TAKEDOWN Empirical Research Report Published
As the body of literature and several research studies indicate, there is a knowledge-gap between the scientific community and first-line-practitioners, law enforcement agencies or security solution developers. In order to be able to develop new tools and solutions for supporting the target-groups in their daily work, a major objective of TAKEDOWN is to examine the needs, requirements and perspectives of these stakeholders in a comprehensive empirical research applying both quantitative and qualitative approaches.
Summing up the Empirical Research
Based on the outcomes of the empirical research that lasted for about one year in total and actually involved all TAKEDOWN-partners, the empirical research report explores the views and experiences of key stakeholders on the issue of organised crime and terrorist networks. The report seeks views on their experience of organised crime counter-terrorism policy and the drivers of both phenomena. It then draws upon the same methods to explore the various pathways of offenders into organised criminality and terror activities before assessing the influence of governments, law enforcement and the military on organised crime and terror networks. Finally, it looks at views on the various measures against organised crime and terror networks and at what challenges they may pose, before outlining solution approached.

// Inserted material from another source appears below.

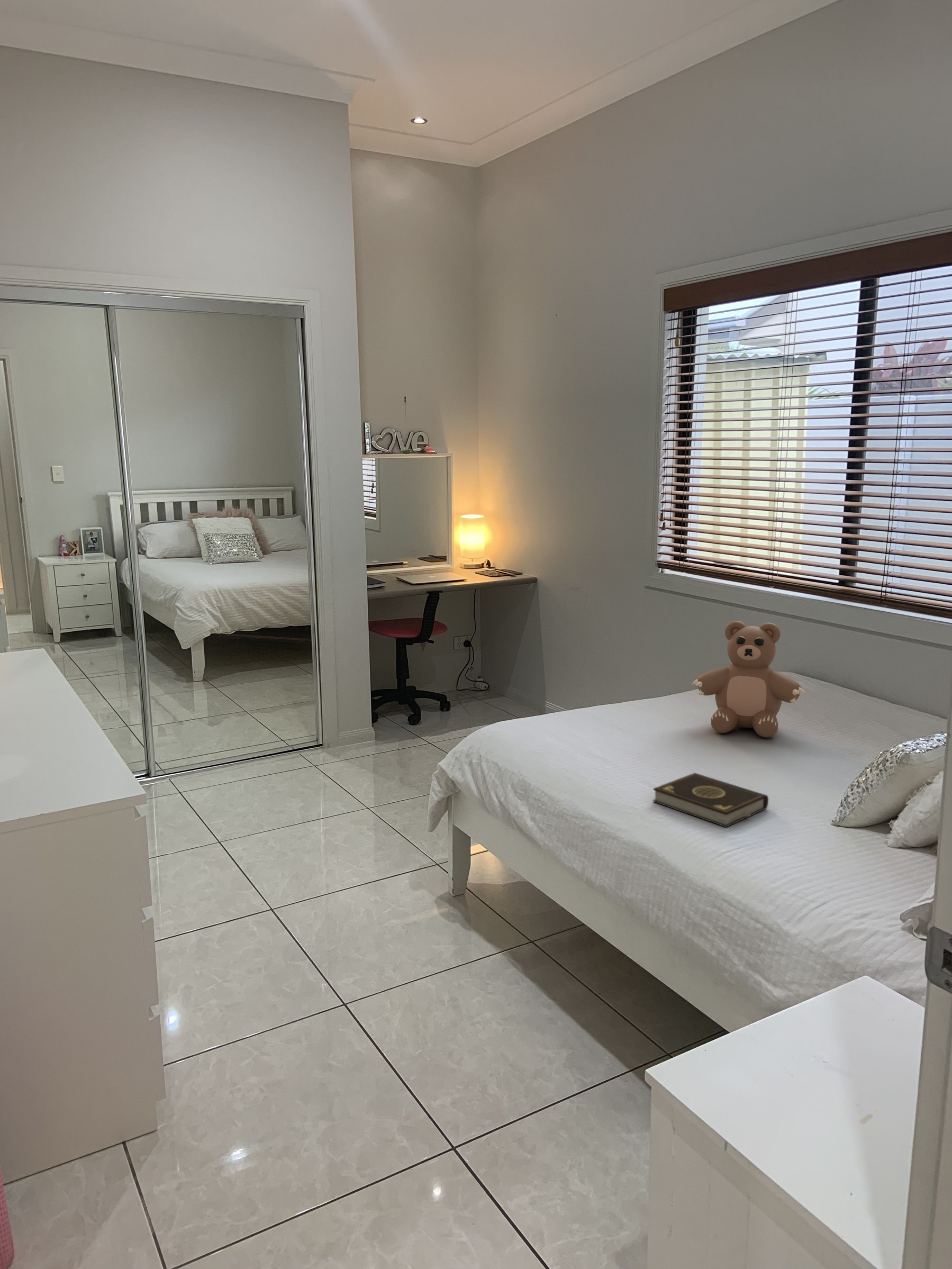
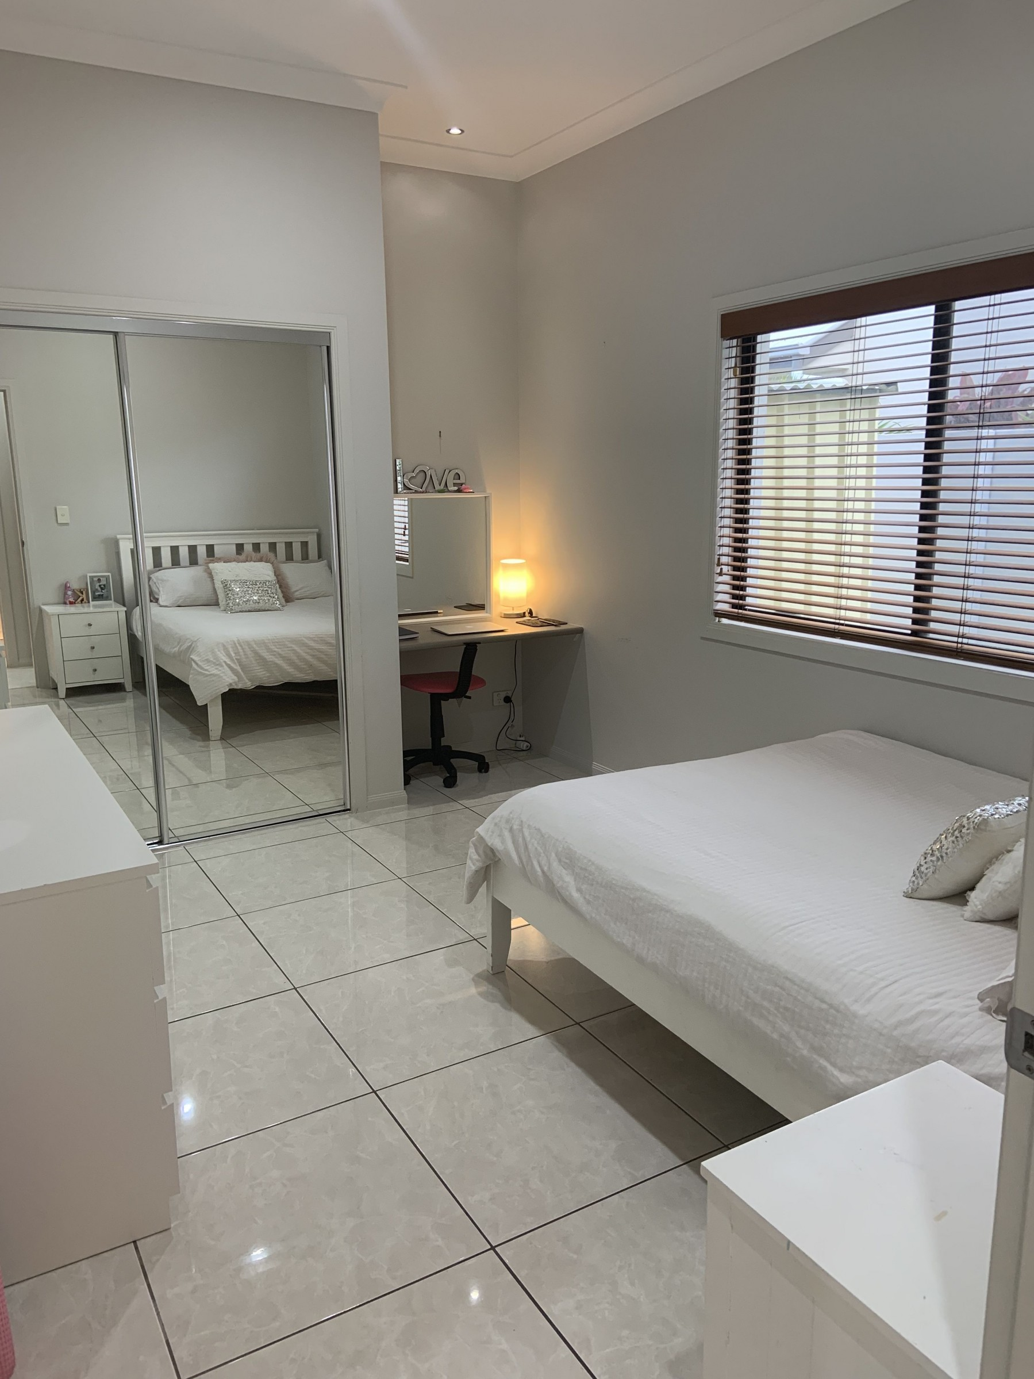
- book [652,772,769,828]
- teddy bear [692,620,806,738]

The activities of organized crime raising particular concern among our informants were associated with the illegal drug business and with cybercrime. On both, however, there was a sense that information and knowledge remain incomplete. More collaboration between researchers, practitioners, experts and the civil society was advocated as a way forward to remedy this situation. Only in some national contexts was concern also addressed towards the complicities and partnerships between organized crime and the official world.
Opinions about the causes leading people to join organized crime networks converged on prevailing etiologies based around learning processes and environmental circumstances. In brief, cultural background and social context were the core explanatory variables. The responses to organized crime favored by our informants emphasized technical and professional, rather than social, measures. This may reflect the composition of informants, who were preponderantly operating in law enforcement agencies.
The major areas of concern relating to terrorism were identified as propaganda and recruitment. Cultural heritage and social marginalization were seen as the major drivers leading to involvement in terrorist activities. Individual pathology was discarded, while the role of religious leaders was also deemed essential. Strengthening international cooperation was regarded as crucial in the fight against terrorism, as was the involvement of Muslim communities in preventative projects. Educational programs were also advocated, while invasions of countries were seen as being detrimental.
Only a section of our informants believed in the prevalence of hybrids, namely criminal groups combining elements of organized crime and terrorist networks. Skepticism characterized the views of many others, who underlined the difference between the two types of organization and found the very crime-terror nexus ambiguous.